On fera donc moins de tragédies « modernes » que l’on n’en a fait autrefois d’« historiques ; » mais on en pourra faire ; et déjà je ne crains pas de dire qu’il s’en faut de bien peu que la Course du flambeau, que l’Énigme, que le Dédale n’en méritent le nom. Il ne s’en faut, dans le Dédale, que de la qualité du dénouement, trop mélodramatique, si l’on le veut, mais surtout trop romantique, trop analogue au dénouement des premiers romans de George Sand : Indiana, Valentine ou Jacques. Deux choses surtout nous le gâtent, qui sont le décor et le corps à corps. Mais, dans l’Énigme, il ne s’en fallait que d’un peu plus d’ampleur dans le développement, et cette observation, si le lecteur ou le spectateur ne la trouvent pas injustifiée, nous mettra sur la trace d’une dernière distinction.

Données de position des éléments
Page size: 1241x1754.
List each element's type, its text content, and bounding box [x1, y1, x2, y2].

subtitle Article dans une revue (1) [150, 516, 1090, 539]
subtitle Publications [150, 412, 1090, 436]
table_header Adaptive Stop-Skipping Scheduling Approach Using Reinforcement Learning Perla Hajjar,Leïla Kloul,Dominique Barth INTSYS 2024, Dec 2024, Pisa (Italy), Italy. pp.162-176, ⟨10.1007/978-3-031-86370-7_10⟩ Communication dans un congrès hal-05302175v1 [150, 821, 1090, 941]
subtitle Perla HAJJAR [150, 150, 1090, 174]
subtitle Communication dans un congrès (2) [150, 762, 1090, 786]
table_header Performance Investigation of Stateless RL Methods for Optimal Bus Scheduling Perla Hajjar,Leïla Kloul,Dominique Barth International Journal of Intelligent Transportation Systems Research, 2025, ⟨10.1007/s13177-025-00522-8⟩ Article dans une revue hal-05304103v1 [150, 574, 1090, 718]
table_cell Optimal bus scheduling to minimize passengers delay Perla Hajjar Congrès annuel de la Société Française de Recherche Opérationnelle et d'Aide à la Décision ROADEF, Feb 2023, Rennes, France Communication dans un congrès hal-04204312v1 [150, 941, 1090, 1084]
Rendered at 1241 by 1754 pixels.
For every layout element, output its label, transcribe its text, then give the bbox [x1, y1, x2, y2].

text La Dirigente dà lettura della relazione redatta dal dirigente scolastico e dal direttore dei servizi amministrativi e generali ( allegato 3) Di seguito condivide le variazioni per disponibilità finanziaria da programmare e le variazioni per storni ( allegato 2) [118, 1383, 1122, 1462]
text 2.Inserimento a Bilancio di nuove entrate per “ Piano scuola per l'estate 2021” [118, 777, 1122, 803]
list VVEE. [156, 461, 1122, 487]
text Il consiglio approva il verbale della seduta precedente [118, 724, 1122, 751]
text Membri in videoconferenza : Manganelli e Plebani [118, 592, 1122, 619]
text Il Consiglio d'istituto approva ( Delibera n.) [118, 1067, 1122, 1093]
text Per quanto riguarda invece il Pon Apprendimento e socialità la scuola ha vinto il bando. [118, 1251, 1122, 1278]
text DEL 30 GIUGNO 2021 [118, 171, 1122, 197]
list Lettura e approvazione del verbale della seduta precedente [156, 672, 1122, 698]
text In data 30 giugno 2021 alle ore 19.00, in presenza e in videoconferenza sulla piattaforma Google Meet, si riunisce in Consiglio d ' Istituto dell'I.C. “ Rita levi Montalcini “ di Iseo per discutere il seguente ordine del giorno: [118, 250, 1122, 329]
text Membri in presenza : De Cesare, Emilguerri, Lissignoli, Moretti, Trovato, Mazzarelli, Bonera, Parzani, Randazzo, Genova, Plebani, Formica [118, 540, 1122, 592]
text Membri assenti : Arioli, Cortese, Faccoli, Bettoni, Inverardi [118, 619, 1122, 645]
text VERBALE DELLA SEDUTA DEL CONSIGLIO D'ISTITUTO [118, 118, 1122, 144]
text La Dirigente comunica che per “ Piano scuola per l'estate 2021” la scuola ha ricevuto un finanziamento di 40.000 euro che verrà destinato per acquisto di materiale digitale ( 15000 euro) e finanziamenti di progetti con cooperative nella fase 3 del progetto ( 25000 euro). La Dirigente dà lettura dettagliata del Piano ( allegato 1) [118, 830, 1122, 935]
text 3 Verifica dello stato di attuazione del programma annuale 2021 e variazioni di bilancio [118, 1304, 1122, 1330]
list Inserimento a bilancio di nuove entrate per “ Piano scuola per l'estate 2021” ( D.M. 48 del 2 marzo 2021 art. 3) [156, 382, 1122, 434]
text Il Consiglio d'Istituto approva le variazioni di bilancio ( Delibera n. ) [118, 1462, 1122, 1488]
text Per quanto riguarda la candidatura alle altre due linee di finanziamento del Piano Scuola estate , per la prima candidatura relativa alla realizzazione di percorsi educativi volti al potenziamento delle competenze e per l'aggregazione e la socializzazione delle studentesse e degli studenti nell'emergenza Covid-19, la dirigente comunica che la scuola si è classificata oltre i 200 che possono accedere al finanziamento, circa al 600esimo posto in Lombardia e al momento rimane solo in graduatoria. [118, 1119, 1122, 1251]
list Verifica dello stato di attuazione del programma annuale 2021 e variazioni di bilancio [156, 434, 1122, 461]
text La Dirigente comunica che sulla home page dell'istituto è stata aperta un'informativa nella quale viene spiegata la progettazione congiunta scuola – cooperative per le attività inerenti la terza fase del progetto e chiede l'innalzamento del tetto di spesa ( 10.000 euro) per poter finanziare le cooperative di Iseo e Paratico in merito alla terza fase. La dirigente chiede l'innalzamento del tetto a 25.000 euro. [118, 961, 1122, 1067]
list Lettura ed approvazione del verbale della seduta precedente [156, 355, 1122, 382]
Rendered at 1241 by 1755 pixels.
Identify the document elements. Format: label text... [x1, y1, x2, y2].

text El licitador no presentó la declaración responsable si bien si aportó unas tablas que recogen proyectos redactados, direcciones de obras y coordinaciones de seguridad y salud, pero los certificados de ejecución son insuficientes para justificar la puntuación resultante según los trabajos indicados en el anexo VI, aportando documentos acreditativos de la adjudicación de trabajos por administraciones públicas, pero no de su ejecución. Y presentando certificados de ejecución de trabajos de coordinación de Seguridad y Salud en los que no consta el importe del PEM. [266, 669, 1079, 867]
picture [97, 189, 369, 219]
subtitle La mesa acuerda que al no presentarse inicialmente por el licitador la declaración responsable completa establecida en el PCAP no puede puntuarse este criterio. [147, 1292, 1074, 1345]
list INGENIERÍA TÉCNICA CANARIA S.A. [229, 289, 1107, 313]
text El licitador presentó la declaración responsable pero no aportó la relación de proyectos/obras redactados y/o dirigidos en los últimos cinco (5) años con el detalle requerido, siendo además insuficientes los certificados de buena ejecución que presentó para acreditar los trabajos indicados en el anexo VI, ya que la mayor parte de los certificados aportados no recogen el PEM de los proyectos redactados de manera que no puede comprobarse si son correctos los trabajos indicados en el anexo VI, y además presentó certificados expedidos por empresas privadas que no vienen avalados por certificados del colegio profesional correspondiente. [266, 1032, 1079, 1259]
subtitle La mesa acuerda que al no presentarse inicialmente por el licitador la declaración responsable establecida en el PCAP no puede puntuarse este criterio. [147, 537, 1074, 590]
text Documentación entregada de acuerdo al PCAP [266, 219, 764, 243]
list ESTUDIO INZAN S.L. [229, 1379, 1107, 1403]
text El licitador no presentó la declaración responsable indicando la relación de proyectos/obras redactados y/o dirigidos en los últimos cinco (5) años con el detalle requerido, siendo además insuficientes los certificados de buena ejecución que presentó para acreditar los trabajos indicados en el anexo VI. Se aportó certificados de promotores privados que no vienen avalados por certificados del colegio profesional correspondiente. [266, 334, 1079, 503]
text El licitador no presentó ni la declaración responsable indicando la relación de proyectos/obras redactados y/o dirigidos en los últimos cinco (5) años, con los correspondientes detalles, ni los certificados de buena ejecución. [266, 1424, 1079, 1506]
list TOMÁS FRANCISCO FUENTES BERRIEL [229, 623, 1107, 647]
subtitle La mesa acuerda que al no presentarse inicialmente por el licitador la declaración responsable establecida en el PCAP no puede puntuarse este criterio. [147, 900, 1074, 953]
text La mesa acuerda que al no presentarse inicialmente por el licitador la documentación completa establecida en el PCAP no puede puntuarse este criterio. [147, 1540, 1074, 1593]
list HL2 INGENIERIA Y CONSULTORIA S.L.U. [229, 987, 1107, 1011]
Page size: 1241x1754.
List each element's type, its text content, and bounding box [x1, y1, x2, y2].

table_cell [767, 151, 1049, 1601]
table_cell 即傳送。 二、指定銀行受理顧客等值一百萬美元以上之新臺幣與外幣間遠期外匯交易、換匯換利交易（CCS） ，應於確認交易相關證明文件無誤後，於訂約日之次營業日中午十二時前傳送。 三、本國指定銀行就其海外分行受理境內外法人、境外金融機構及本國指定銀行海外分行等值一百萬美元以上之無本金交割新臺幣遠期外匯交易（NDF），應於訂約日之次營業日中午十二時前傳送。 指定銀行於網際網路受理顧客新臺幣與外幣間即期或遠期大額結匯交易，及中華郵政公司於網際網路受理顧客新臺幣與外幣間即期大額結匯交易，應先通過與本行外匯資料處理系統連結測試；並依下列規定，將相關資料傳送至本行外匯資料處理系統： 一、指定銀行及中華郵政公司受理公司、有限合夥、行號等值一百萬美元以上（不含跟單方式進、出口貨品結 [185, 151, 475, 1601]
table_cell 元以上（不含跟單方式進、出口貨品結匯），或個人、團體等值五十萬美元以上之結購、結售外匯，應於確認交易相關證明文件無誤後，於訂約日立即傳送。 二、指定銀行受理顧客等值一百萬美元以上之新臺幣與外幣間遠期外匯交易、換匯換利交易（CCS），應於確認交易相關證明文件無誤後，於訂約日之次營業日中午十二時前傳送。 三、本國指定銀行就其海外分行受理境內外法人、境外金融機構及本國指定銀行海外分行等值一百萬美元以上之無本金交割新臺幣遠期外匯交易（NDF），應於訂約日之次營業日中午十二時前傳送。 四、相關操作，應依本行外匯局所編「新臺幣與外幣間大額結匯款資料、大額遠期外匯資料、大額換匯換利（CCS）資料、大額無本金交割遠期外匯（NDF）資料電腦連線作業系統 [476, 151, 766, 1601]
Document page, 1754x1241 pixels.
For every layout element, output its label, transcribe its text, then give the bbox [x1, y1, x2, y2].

_Problème à traiter_
Dans le texte sur la tragédie moderne, à quels romans de George Sand le dénouement du Dédale est-il comparé ? Les enregistrements n'ont aucun rôle dans ce travail.

_Réponse à la tâche_
Il est comparé aux premiers romans de George Sand : Indiana, Valentine ou Jacques.